A história do menino que roubava livros



Na biblioteca municipal de Itápolis, um modesto município no Estado de São Paulo, estavam desaparecendo livros. Tantos, e com tanta velocidade, que a direção resolveu instalar câmeras para encontrar os responsáveis pela sangria. Na sexta-feira, 17 de julho, a polícia municipal descobriu que na realidade era um só, um adolescente que vinha pegar dois livros emprestados enquanto levava outros quatro escondidos na mochila. Na delegacia, o jovem, Flávio Fernando de Oliveira, de 18 anos, confessou que tinha em sua casa os demais exemplares furtados. Mas quando os agentes foram confiscá-los na residência, uma moradia modesta nos arredores de Itápolis, encontraram muito mais. Havia montanhas de livros no quarto daquele garoto. Centenas de títulos, de dezenas de gêneros e temas, provenientes das cinco bibliotecas da cidade. No total, 384 exemplares furtados, organizados e cuidados com esmero, um acervo acumulado à base de incontáveis delitos, mas também um monumento à paixão pela leitura de um adolescente solitário que preferia as páginas à rua. Quando teve de responder o que fazia com semelhante coleção, que não tinha devolvido nem tampouco vendido, Flávio respondeu: “Eu lia todos, sobre tudo”.

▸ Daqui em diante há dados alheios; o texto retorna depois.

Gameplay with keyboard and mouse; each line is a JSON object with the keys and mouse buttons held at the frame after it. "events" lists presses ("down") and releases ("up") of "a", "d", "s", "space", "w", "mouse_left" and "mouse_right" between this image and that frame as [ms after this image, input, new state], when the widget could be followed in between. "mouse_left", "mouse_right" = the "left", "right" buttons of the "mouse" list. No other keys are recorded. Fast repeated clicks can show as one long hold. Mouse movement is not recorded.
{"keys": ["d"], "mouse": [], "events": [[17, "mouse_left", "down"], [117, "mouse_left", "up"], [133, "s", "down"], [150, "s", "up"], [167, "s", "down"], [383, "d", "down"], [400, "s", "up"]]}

Sua irmã, Maria de Oliveira, contou ao jornal O Estado de S. Paulo que o gosto pela leitura era algo que tinha definido a personalidade do irmão durante toda sua vida. “Ele gosta de ler desde pequeno e ficava horas trancado no quarto, folheando os livros”, explica. “Ele é bem eclético, lê de tudo. Eu o via sempre lendo. É melhor do que ficar fazendo coisa errada na rua. Itápolis não é nem de longe a região mais insegura do Estado de São Paulo, mas tampouco tem a segurança de um bairro nobre da capital. Em janeiro, um adolescente deu um tiro na cabeça de outro menor justamente na rua de Flávio.

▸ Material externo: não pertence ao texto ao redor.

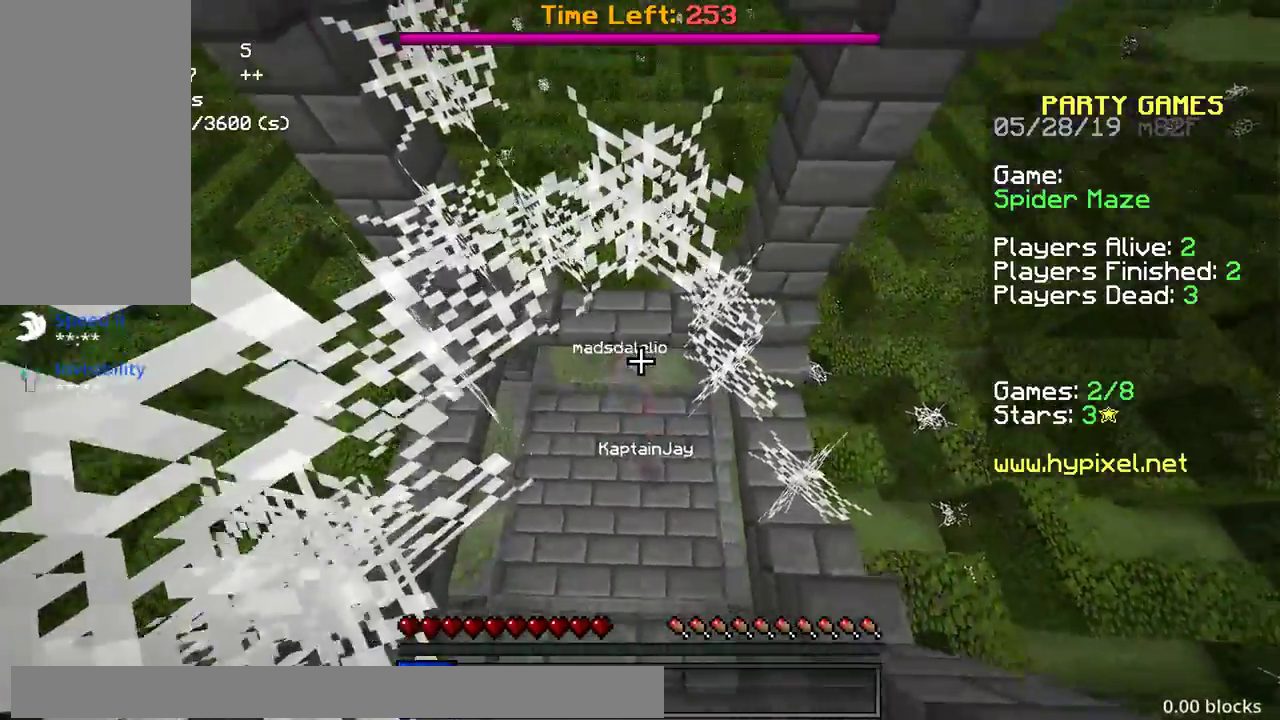
{"keys": ["d"], "mouse": [], "events": [[133, "mouse_left", "down"], [200, "mouse_left", "up"], [317, "w", "up"], [383, "mouse_left", "down"], [433, "d", "down"], [467, "a", "up"], [467, "mouse_left", "up"]]}
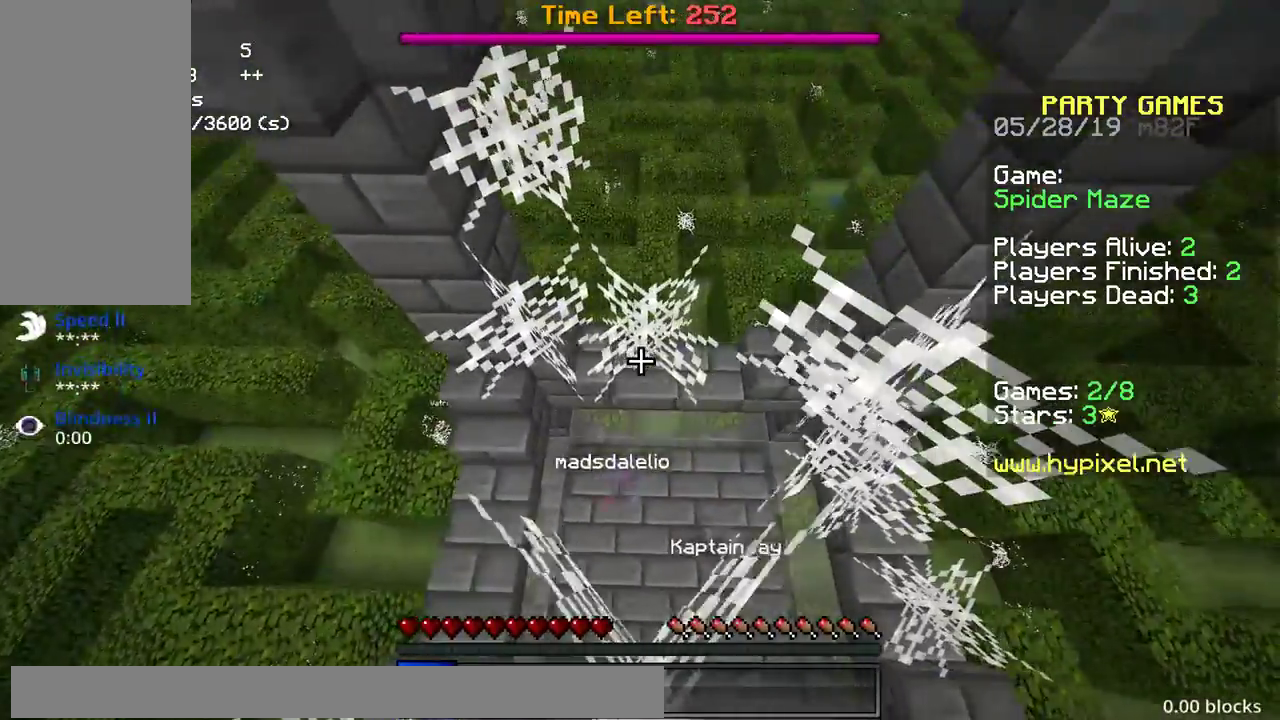
{"keys": [], "mouse": [], "events": [[83, "mouse_left", "down"], [167, "mouse_left", "up"], [383, "d", "up"], [383, "mouse_left", "down"], [450, "mouse_left", "up"]]}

Essa paixão pela leitura tinha escapado ultimamente das mãos do jovem. Havia terminado os estudos no colégio e pretendia estudar psicologia em alguma universidade: a mais próxima está a quase cem quilômetros. Flávio precisava de um trabalho e a oportunidade não aparecia. Com tanto tempo livre, a demanda por livros para preencher o dia disparou. Por isso começou a furtar das bibliotecas, incluindo as de escolas, como a menina Liesel Meminger de A Menina Que Roubava Livros. “Eu pegava para ler e ia devolver, mas acabei deixando em casa”, explica ao jornal. Quando lhe perguntam por que não o fez, ele se esquiva: “Desculpe, mas não estou passando bem. Tem muita gente ligando aqui, fazendo piadas, falando coisas. Ficou uma situação desagradável.” Sua irmã também insiste na versão mais inocente possível da história: “A gente não sabia que ele pegava os livros assim. Ele sempre dizia que eram emprestados ou ganhava.”
A polícia elabora uma teoria mais rebuscada. “Minha impressão pessoal é que ele pode ter algum problema psicológico, mas a família disse que ele é normal”, avalia o delegado de polícia Daniel do Prado Gonçalves. “Vou fazer o inquérito por furto simples e encaminhar ao juiz, a quem caberá decidir que andamento será dado”, acrescenta. Sua mãe, Lúcia, preferiu cortar todos os contatos com a imprensa e contatar um advogado para a defesa do jovem.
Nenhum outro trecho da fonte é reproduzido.